Ouf believes that war coverage needs an army of photographers to show the realities of Gaza and document violations against civilians.

“Israel killed my dream by destroying Al-Bawaba 24 office located on the fifth floor of Al-Jawhara Tower,” said Maysoon Kahil, founder of independent Palestinian news site Al-Bawaba 24.

Kahil added to Al-Monitor, “I established the website with my colleague, Umniah Abu Al-Khair, after I was fired from my previous job where I had worked for 16 years due to the COVID-19 pandemic. Now the tower bombing has made us feel unsafe again.”

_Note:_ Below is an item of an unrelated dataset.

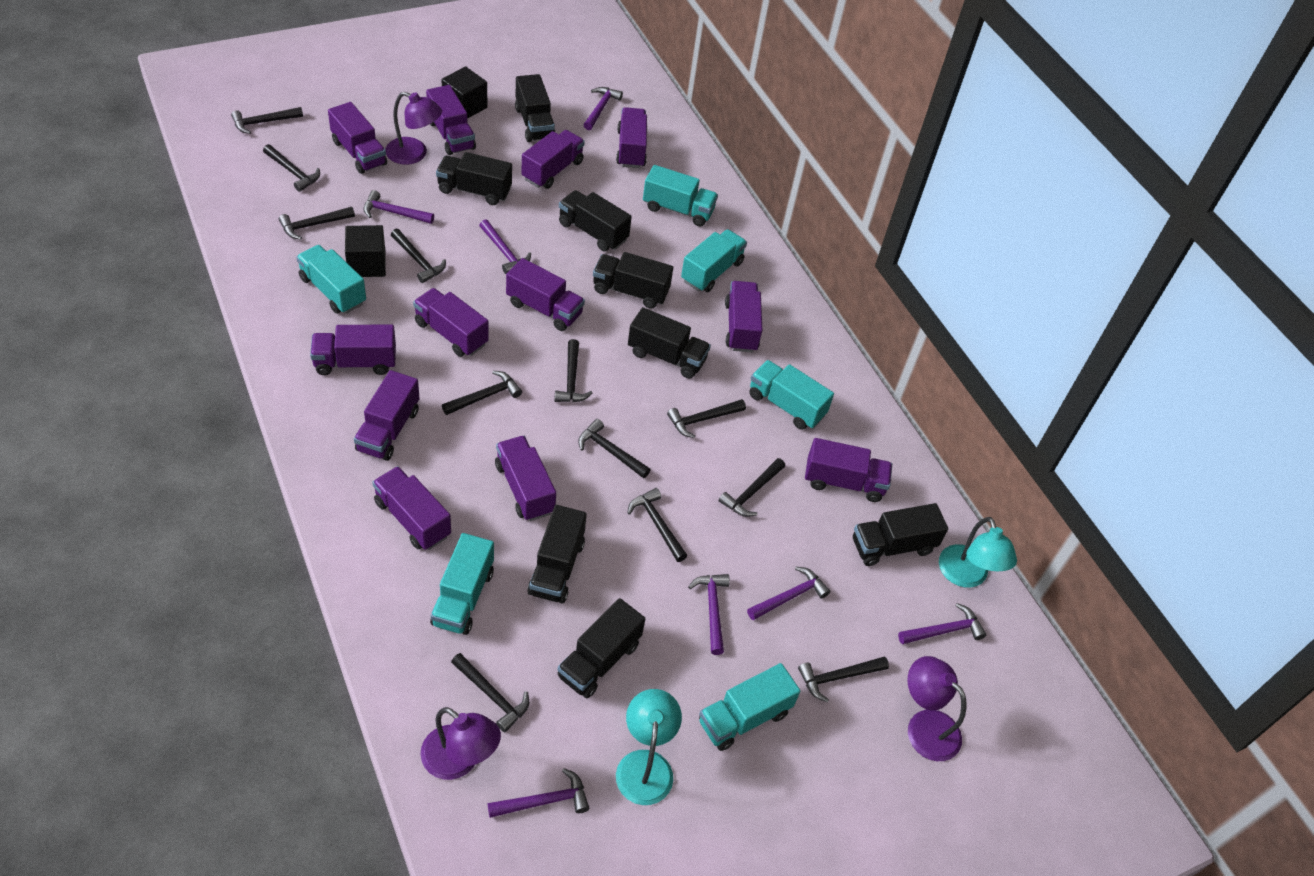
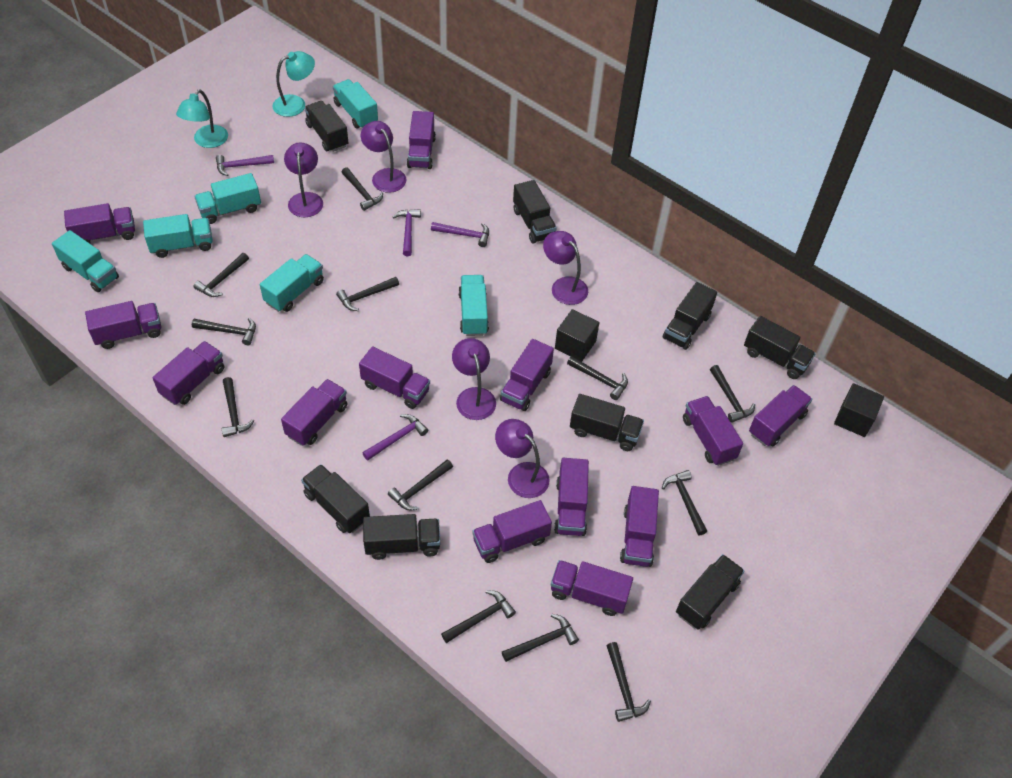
purple hammer: 7 -> 4
purple lamp: 3 -> 5
purple truck: 12 -> 13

Kahil said that she and her team had to work from cafes due to the bombing of the agency’s headquarters and damage to the electricity grid that left their homes without power.

Al-Monitor reporter in Gaza Rasha Abou Jalal said of her experience during the latest escalation, “There is nothing like working as a journalist in Gaza. Here, you have to put your emotions aside about what is going on around you to focus. If you lose the ability to focus, you lose the ability to describe the situation.”

She added in an interview with Al-Monitor, “On one occasion, while I was writing a story about the killing of 42 people, including 10 children and 12 women, in a single Israeli raid on al-Wehda Street in central Gaza City on May 16, I burst into tears that soaked my keyboard. The stories of three children and girls — Reham Al-Kulk, Suzy Ashkantana and Shaima Abu Al-Auf — are still stuck in my mind and I'm still thinking, ‘None of this had to happen.’”

Nour Harazin, a correspondent for the CGTN network, said of her experience, “Many times I felt insecure, especially after the targeting of many press institutions.”

Asked about juggling her journalistic duties and her duties as a mother, she told Al-Monitor, “I have been in a constant struggle to balance between my work and my home. I am the mother of two three-year-olds and my father’s only daughter. Therefore, it is my responsibility to take care of the children as well as my father.”

Harazin concluded, “What motivated me to move forward and accept the dangerous work conditions was my sense of journalistic responsibility toward what was happening on the ground, and also because of the lack of English news coverage in the Gaza Strip. It was my duty to convey the picture to the non-Arabic-speaking international community about what is happening in the Gaza Strip.”